La toute première fois que je suis entrée dans Notre-Dame, je pense que c’était avec notre père alors en poste à Matignon. Il m’avait entraînée dans l’une de ses très longues promenades dans Paris et, à la fin, j’étais si épuisée que j’avais bien du mal à marcher. Il se retournait vers moi. Cela semblait l’agacer que je le contraigne à ralentir sa cadence. J’avais dix ou onze ans et je ne pouvais pas imaginer que lorsque je serais devenue mère, je soumettrais nos trois enfants aux mêmes sorties sans fin dans Paris et que je serais prête à toute sorte de ruse pour les faire marcher encore et encore. La perspective d’une glace au chocolat chez Berthillon, île Saint Louis, étant l’une de mes bottes favorites!
La toute première fois que je pénétrais dans Notre-Dame, je me sentais littéralement écrasée par les volumes. Les cathédrales nous font prendre la mesure de ce que nous ne sommes rien à l’échelle du temps, que notre passage sur terre est aussi fugace que celui d’un éclair! C’est la raison pour laquelle notre temps terrestre est si précieux! Je me souviens combien les rosaces représentant les fleurs du paradis m’avaient fascinée.

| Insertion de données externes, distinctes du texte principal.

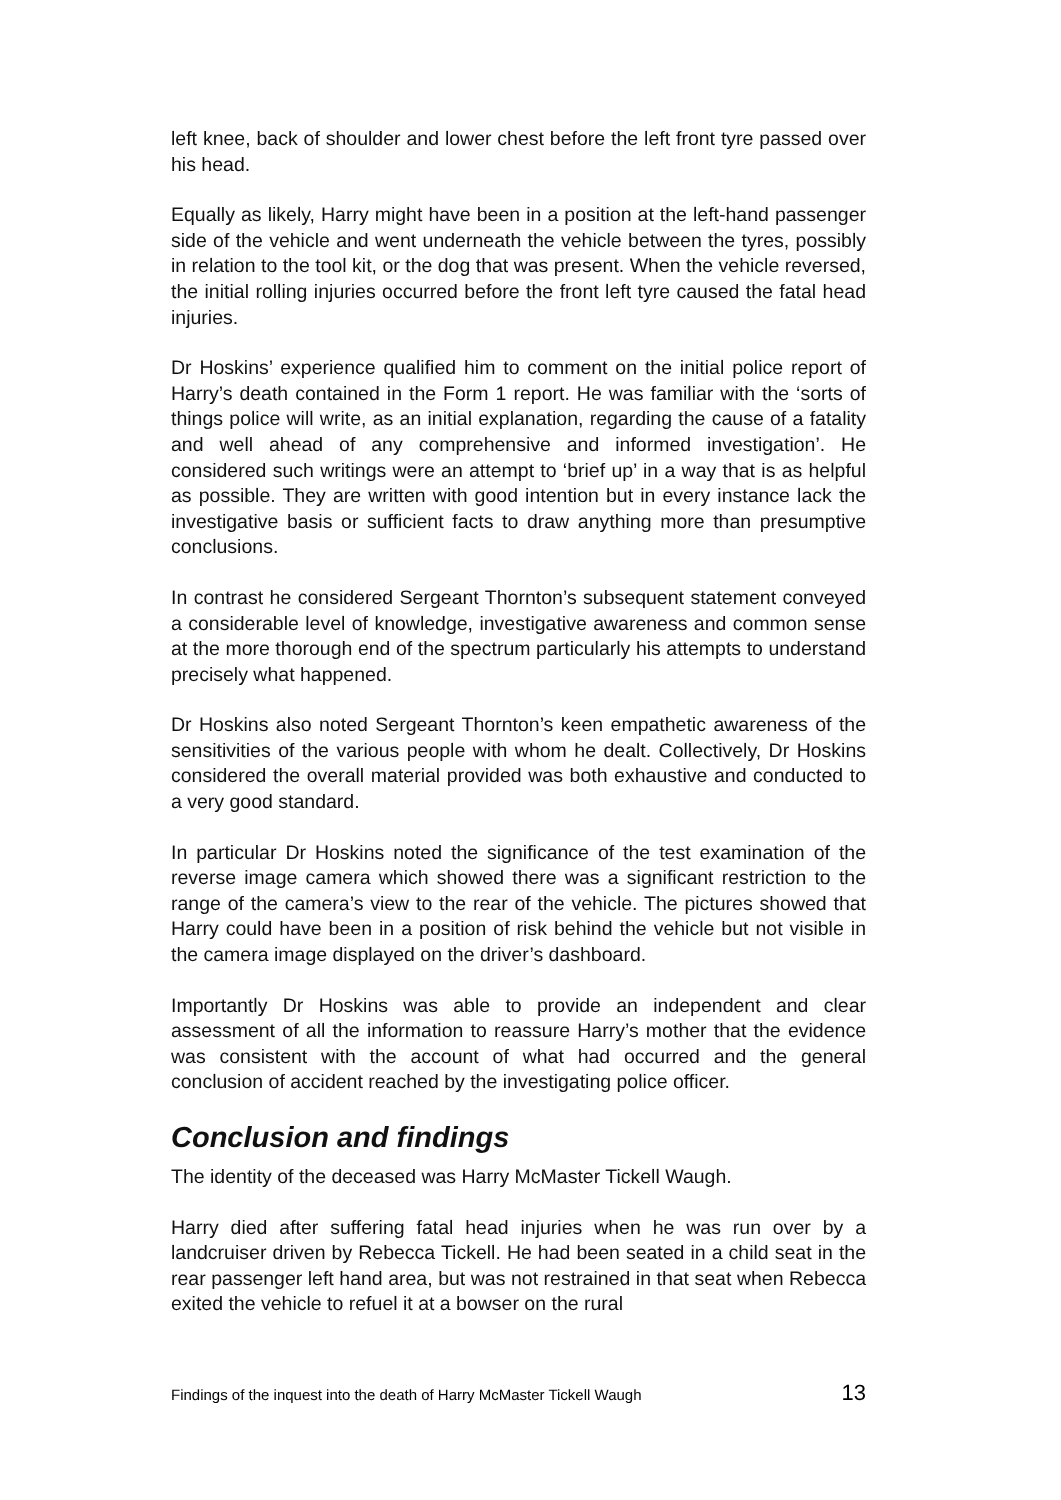left knee, back of shoulder and lower chest before the left front tyre passed over his head.
Equally as likely, Harry might have been in a position at the left-hand passenger side of the vehicle and went underneath the vehicle between the tyres, possibly in relation to the tool kit, or the dog that was present. When the vehicle reversed, the initial rolling injuries occurred before the front left tyre caused the fatal head injuries.
Dr Hoskins’ experience qualified him to comment on the initial police report of Harry’s death contained in the Form 1 report. He was familiar with the ‘sorts of things police will write, as an initial explanation, regarding the cause of a fatality and well ahead of any comprehensive and informed investigation’. He considered such writings were an attempt to ‘brief up’ in a way that is as helpful as possible. They are written with good intention but in every instance lack the investigative basis or sufficient facts to draw anything more than presumptive conclusions.
In contrast he considered Sergeant Thornton’s subsequent statement conveyed a considerable level of knowledge, investigative awareness and common sense at the more thorough end of the spectrum particularly his attempts to understand precisely what happened.
Dr Hoskins also noted Sergeant Thornton’s keen empathetic awareness of the sensitivities of the various people with whom he dealt. Collectively, Dr Hoskins considered the overall material provided was both exhaustive and conducted to a very good standard.
In particular Dr Hoskins noted the significance of the test examination of the reverse image camera which showed there was a significant restriction to the range of the camera’s view to the rear of the vehicle. The pictures showed that Harry could have been in a position of risk behind the vehicle but not visible in the camera image displayed on the driver’s dashboard.
Importantly Dr Hoskins was able to provide an independent and clear assessment of all the information to reassure Harry’s mother that the evidence was consistent with the account of what had occurred and the general conclusion of accident reached by the investigating police officer.
Conclusion and findings
The identity of the deceased was Harry McMaster Tickell Waugh.
Harry died after suffering fatal head injuries when he was run over by a landcruiser driven by Rebecca Tickell. He had been seated in a child seat in the rear passenger left hand area, but was not restrained in that seat when Rebecca exited the vehicle to refuel it at a bowser on the rural
Findings of the inquest into the death of Harry McMaster Tickell Waugh 13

Je ne crois pas avoir été visiter le trésor mais je sais que nous étions montés nous approcher des cloches. Dans la tour nord, huit cloches ont été fondues en 2012 et dans la tour sud, on trouve deux bourdons. Toutes ont un prénom: Gabriel, Anne-Geneviève, Denis, Marcel, Etienne, Benoît-Joseph, Maurice, Jean-Marie, Emmanuel et Marie. C’est absolument merveilleux d’entendre les cloches sonner à toute volée comme nous les entendrons dimanche après qu’elles se soient tues en souvenir de la mort du Christ. Je n’avais jamais entendu d’enregistrement des cloches de Notre-Dame célébrant la libération de Paris en 1944. J’ai réussi à en trouver un:
https://www.youtube.com/watch?v=dyKtQyIAzJU
Hier soir, tandis que les flammes consumaient les 1300 chênes de la charpente représentant 21 hectares de forêt, je pensais à la foi qui animaient tous ceux qui, pendant deux siècles, l’avaient érigée. Je repensais à la trilogie si passionnante de Ken Follet « les piliers de la terre », songeais que je n’avais jamais lu « Notre-Dame de Paris » mais en avais vu l’adaptation de Jean Delannoy de 1956 avec la charnelle Gina Lollobrigida et le ténébreux Anthony Queen.

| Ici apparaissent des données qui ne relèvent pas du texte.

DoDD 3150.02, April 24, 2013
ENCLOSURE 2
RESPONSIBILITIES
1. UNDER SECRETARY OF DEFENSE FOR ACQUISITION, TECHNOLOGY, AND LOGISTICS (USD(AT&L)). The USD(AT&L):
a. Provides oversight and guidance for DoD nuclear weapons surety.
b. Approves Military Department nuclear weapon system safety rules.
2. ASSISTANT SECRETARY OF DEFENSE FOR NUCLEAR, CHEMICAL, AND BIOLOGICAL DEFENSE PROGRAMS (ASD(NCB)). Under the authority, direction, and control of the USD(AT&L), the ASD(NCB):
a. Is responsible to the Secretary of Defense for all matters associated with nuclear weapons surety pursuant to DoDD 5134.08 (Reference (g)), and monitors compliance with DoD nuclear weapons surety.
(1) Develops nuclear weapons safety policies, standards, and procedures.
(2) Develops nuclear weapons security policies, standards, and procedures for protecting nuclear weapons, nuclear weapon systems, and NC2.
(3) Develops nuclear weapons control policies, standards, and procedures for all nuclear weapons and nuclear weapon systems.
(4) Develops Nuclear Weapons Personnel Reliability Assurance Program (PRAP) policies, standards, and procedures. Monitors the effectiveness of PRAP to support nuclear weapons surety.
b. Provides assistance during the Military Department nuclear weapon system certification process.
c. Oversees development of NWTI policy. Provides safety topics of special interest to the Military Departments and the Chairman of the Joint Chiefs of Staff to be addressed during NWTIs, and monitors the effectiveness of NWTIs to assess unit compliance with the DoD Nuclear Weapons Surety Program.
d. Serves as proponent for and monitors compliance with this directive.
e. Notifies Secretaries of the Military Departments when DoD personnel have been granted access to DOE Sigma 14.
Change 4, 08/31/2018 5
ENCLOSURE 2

Ce matin, grâce aux efforts et au courage des sapeurs-pompiers de Paris, Notre-Dame de Paris est meurtrie mais elle est sauvée! La foi et l’amour du patrimoine vont permettre de panser ses blessures. On le sait: il en faut du temps et de la volonté pour se remettre de brûlures profondes nécessitant des greffes.
Hier, devant le peuple de Paris réuni autour de Notre-Dame, à l’écoute des commentaires des hommes et des femmes politiques, j’espérais qu’on en avait fini avec le déchaînement de violences né du mouvement des gilets jaunes et des corpuscules ultras qui s’y agrègent pour casser, brûler et piller. Notre-Dame en feu n’était-ce pas l’épilogue de cette pièce finalement si peu démocratique en XXII actes? Malheureusement, je viens de lire que le mouvement s’organisait déjà en vue de ce samedi…

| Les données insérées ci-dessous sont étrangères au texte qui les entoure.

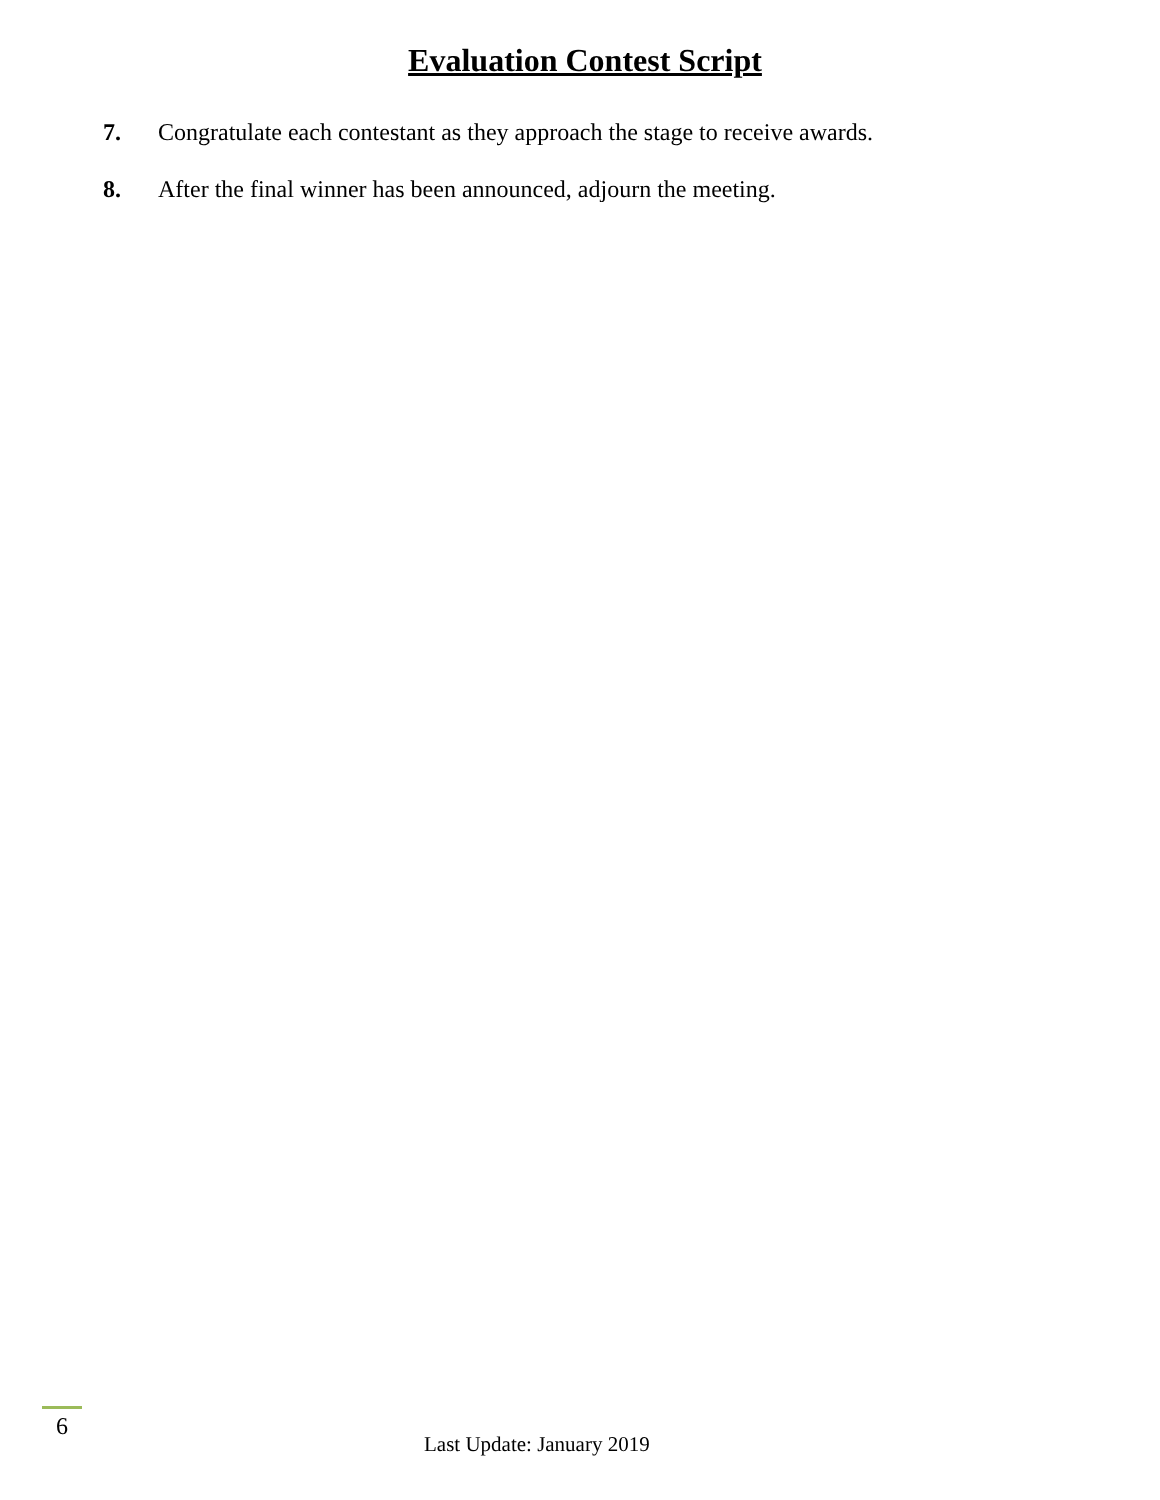Evaluation Contest Script
7. Congratulate each contestant as they approach the stage to receive awards.
8. After the final winner has been announced, adjourn the meeting.
6
Last Update: January 2019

J’aurais dû vous parler de notre toujours trop court séjour dans le Gard, dans la bonne et vielle maison de Pont, de mon émotion d’y voir notre Victoire y célébrer, là où elle est née la tête ceinte de lilas et de glycine, son quatorzième anniversaire, les attentions si délicates de Farida à l’attention de Victoire, les retrouvailles, trente ans plus tard, entre Stéphane et Anne-Sophie Pic, à Valence, ces temps chaleureux partagés avec Claire et Reno Marca venus dédicacer à la librairie « l’oiseau siffleur » leurs nombreux ouvrages, Virginie, artiste-peintre et Jacky, Farida et Nicolas et leurs enfants, Sarah qui nous avait suivis dans les Cévennes, sa maman, Milouda, Véronique, la maman de ma troisième filleule, Pauline, qui faisait enfin découvrir à ses trois enfants le lieu où, enfant, elle s’était éveillée à l’écologie, au bord de la Cèze, l’exposition autour de Van Gogh et, ensuite, du Japon, aux Carrières des lumières des Baux-de-Provence, la traditionnelle marche au départ d’Aiguèze, la découverte d’un vin blanc délicieusement floral, « mon » marché s’étirant lascivement le long des allées de la ville par jour de grand mistral froid, mes sorties au point du jour le long du Rhône avec le Ventoux se dressant au-dessus des vallées et un délicieux déjeuner dans l’Ain chez une mamie quatre galons gardant avec elle son unique petit-fils mais Notre-Dame l’a emporté.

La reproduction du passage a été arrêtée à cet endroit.